Automakers are also being nudged to add these features by safety advocates like the Insurance Institute for Highway Safety, which gives its top crashworthiness rankings to vehicles with crash prevention technology.
Joseph Gerardi, a communications engineer from Centereach, New York, recently bought a 2015 Nissan Murano specifically for its semi-autonomous safety technology. As part of its $2,260 technology package, Nissan offers emergency braking and adaptive cruise control. The package also has forward collision warning, which uses radar to monitor both the car ahead and the car in front of that one.
“We just wanted to get the safest thing possible,” he said.
The array of semi-autonomous features now offered on cars can be bewildering. Here are some of the most common:
■Adaptive cruise control: Regular cruise control, which has been around for decades, can keep the car at a set speed on the highway. Adaptive cruise control maintains a set speed as well as a set distance from the car in front of it, and it can slow down or speed up automatically. It started appearing on luxury brands like Mercedes and Lexus about a decade ago. Now, it’s available on less expensive models, like the Mazda3 and Chrysler 200.

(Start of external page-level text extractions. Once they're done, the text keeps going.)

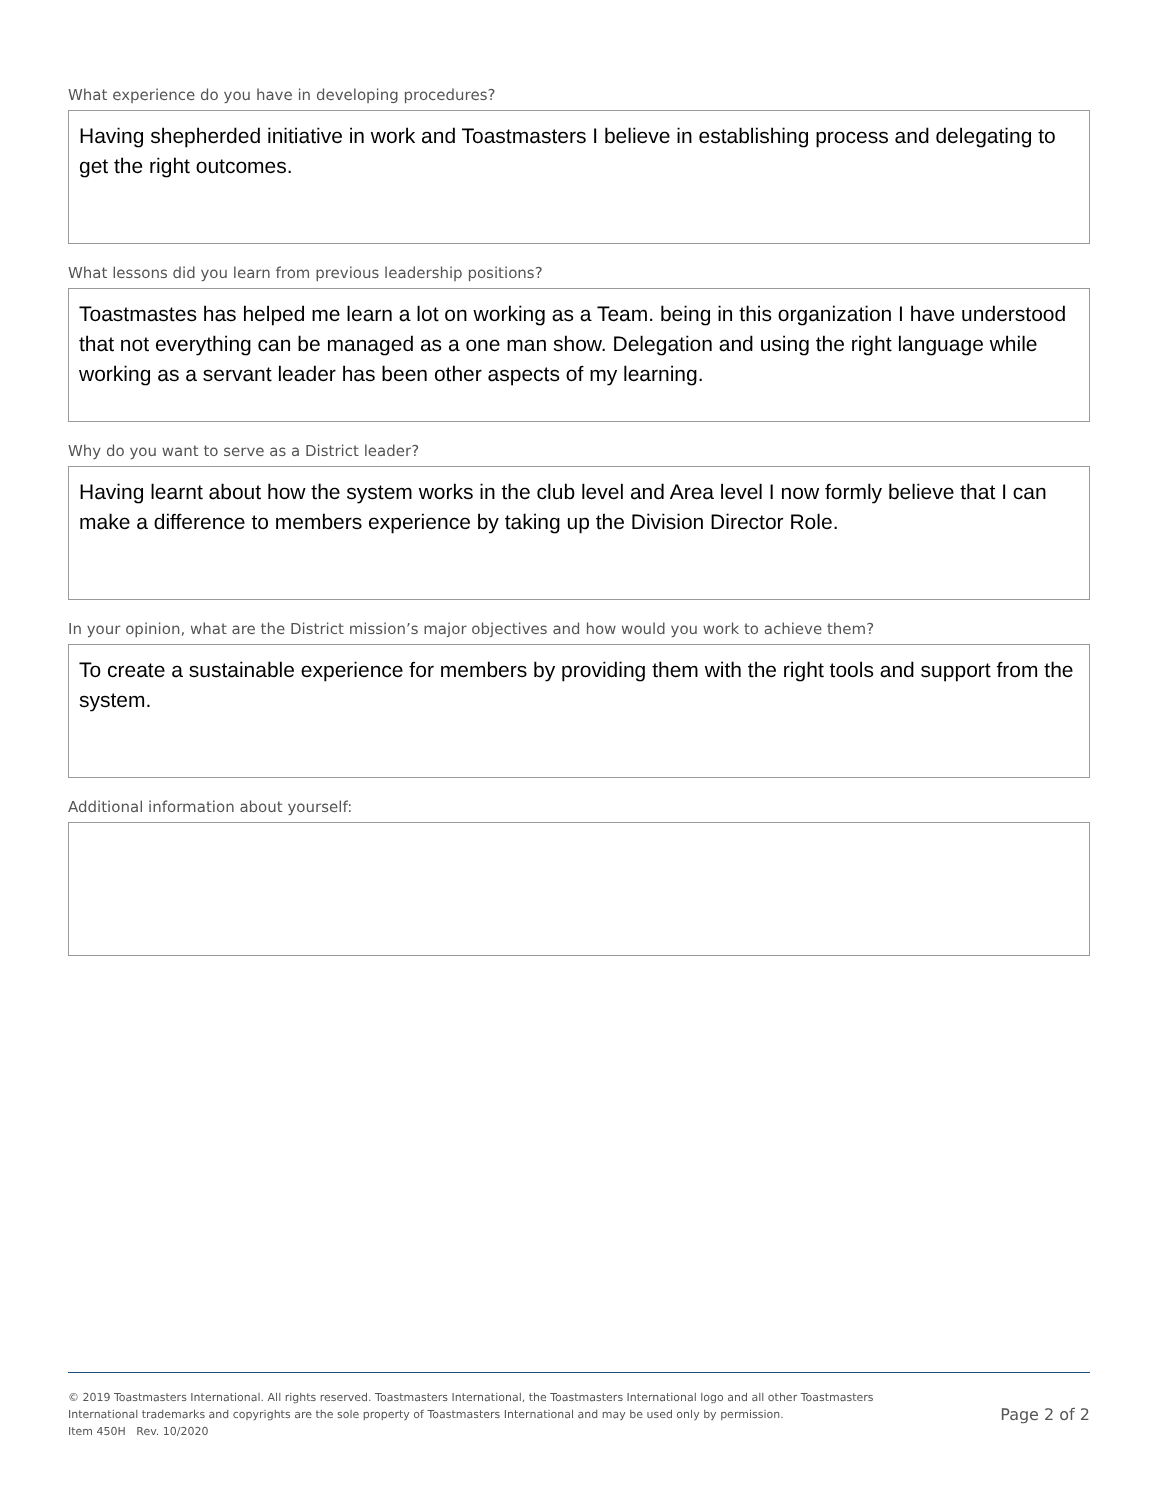What experience do you have in developing procedures?
Having shepherded initiative in work and Toastmasters I believe in establishing process and delegating to get the right outcomes.
What lessons did you learn from previous leadership positions?
Toastmastes has helped me learn a lot on working as a Team. being in this organization I have understood that not everything can be managed as a one man show. Delegation and using the right language while working as a servant leader has been other aspects of my learning.
Why do you want to serve as a District leader?
Having learnt about how the system works in the club level and Area level I now formly believe that I can make a difference to members experience by taking up the Division Director Role.
In your opinion, what are the District mission’s major objectives and how would you work to achieve them?
To create a sustainable experience for members by providing them with the right tools and support from the system.
Additional information about yourself:
© 2019 Toastmasters International. All rights reserved. Toastmasters International, the Toastmasters International logo and all other Toastmasters
International trademarks and copyrights are the sole property of Toastmasters International and may be used only by permission.
Item 450H Rev. 10/2020
Page 2 of 2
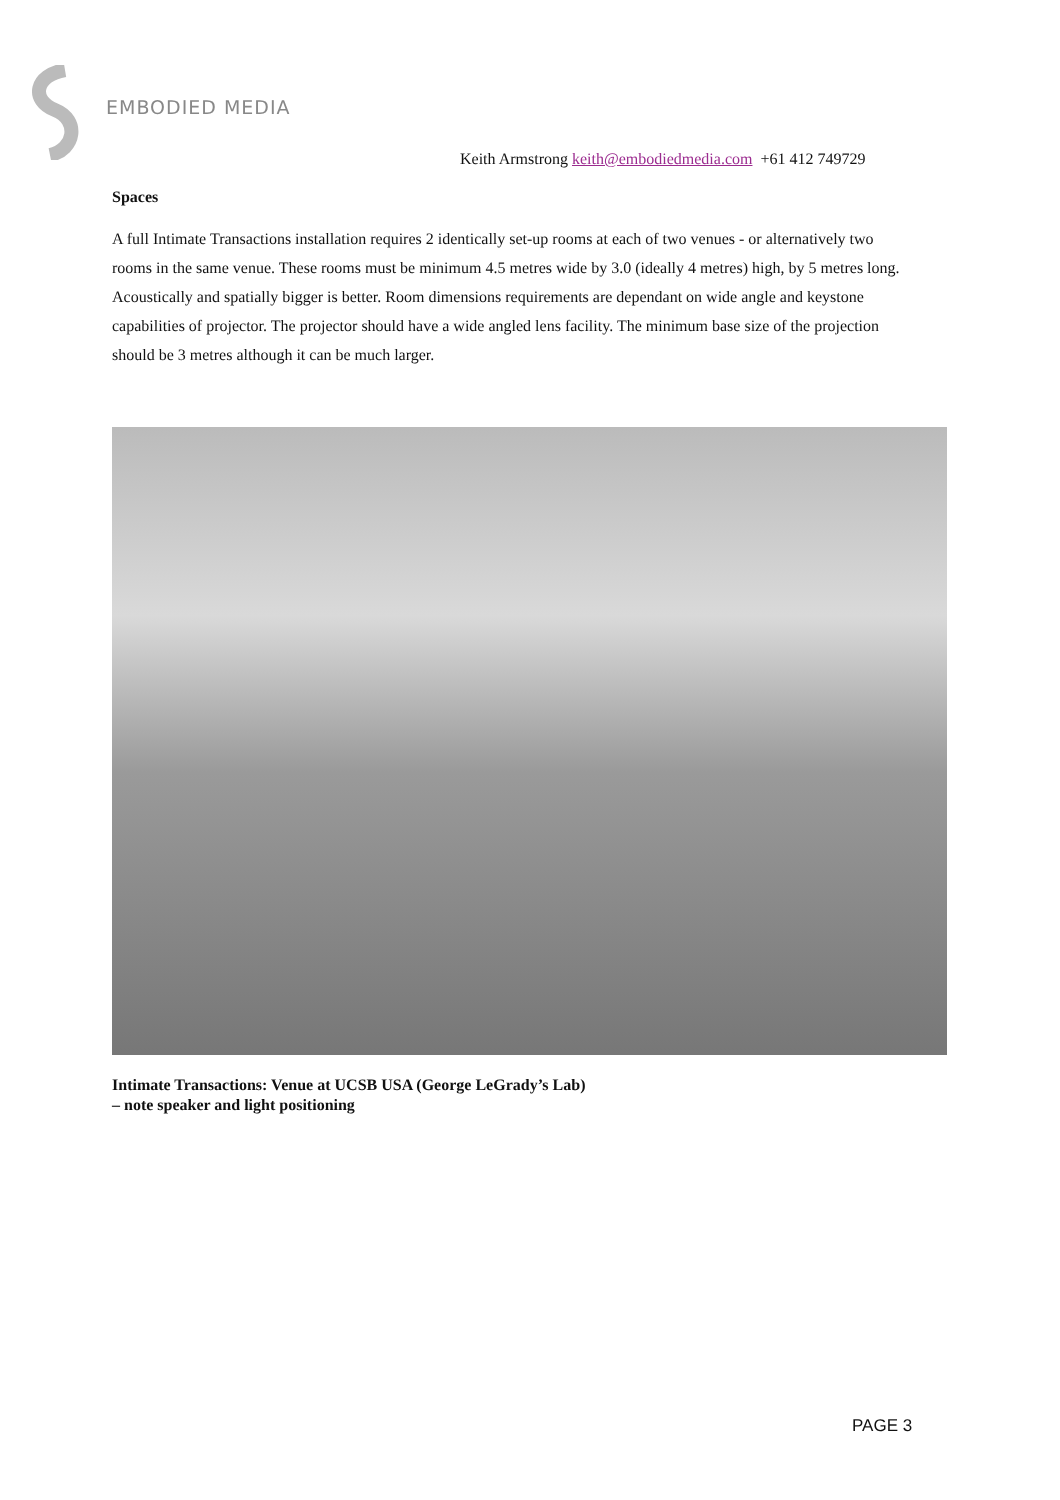EMBODIED MEDIA
Keith Armstrong keith@embodiedmedia.com +61 412 749729
Spaces
A full Intimate Transactions installation requires 2 identically set-up rooms at each of two venues - or alternatively two rooms in the same venue. These rooms must be minimum 4.5 metres wide by 3.0 (ideally 4 metres) high, by 5 metres long. Acoustically and spatially bigger is better. Room dimensions requirements are dependant on wide angle and keystone capabilities of projector. The projector should have a wide angled lens facility. The minimum base size of the projection should be 3 metres although it can be much larger.
Intimate Transactions: Venue at UCSB USA (George LeGrady’s Lab)
– note speaker and light positioning
PAGE 3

■Lane keeping: Lane departure warning systems beep or vibrate if the driver leaves a lane. Camera-based lane-keeping systems actually steer the car back into the lane automatically. They have their limits; they might not work in snow or at other times when lane markings aren’t clearly visible. Lane keeping started appearing on the market in 2014. The Ford Fusion Titanium has it as a $1,200 option, and the Jeep Renegade Limited as a $995 option.
■Emergency braking: Some forward collision warning systems beep or flash lights to warn the driver if they detect an object. More advanced ones warn the driver and, if the driver doesn’t react, apply the brakes. The systems may either bring the car to a complete stop or slow it enough to mitigate damage. The technology, introduced in 2008, is recommended by the federal government. It’s standard on the Volvo XC90 SUV, which can even brake automatically as the driver is turning into an intersection. Others include that the Subaru Outback, as part of the $3,090 EyeSight package, and the Toyota Camry XLE, as part of a $2,570 technology and navigation package.
■Self-parking: Self-parking systems can find a spot and automatically park in a parallel or perpendicular spot. The systems, on the market since 2008, are now on many mainstream vehicles. It’s a $395 option on the Ford Focus Titanium.
■Highway autopilot: Single-lane highway autopilot is basically just a combination of adaptive cruise control and lane-keeping. It helps keep the car centered in its lane at highway speeds, allowing the driver to cruise with minimal effort. Mercedes, Infiniti and Audi are among those whose systems work in tandem on the highway.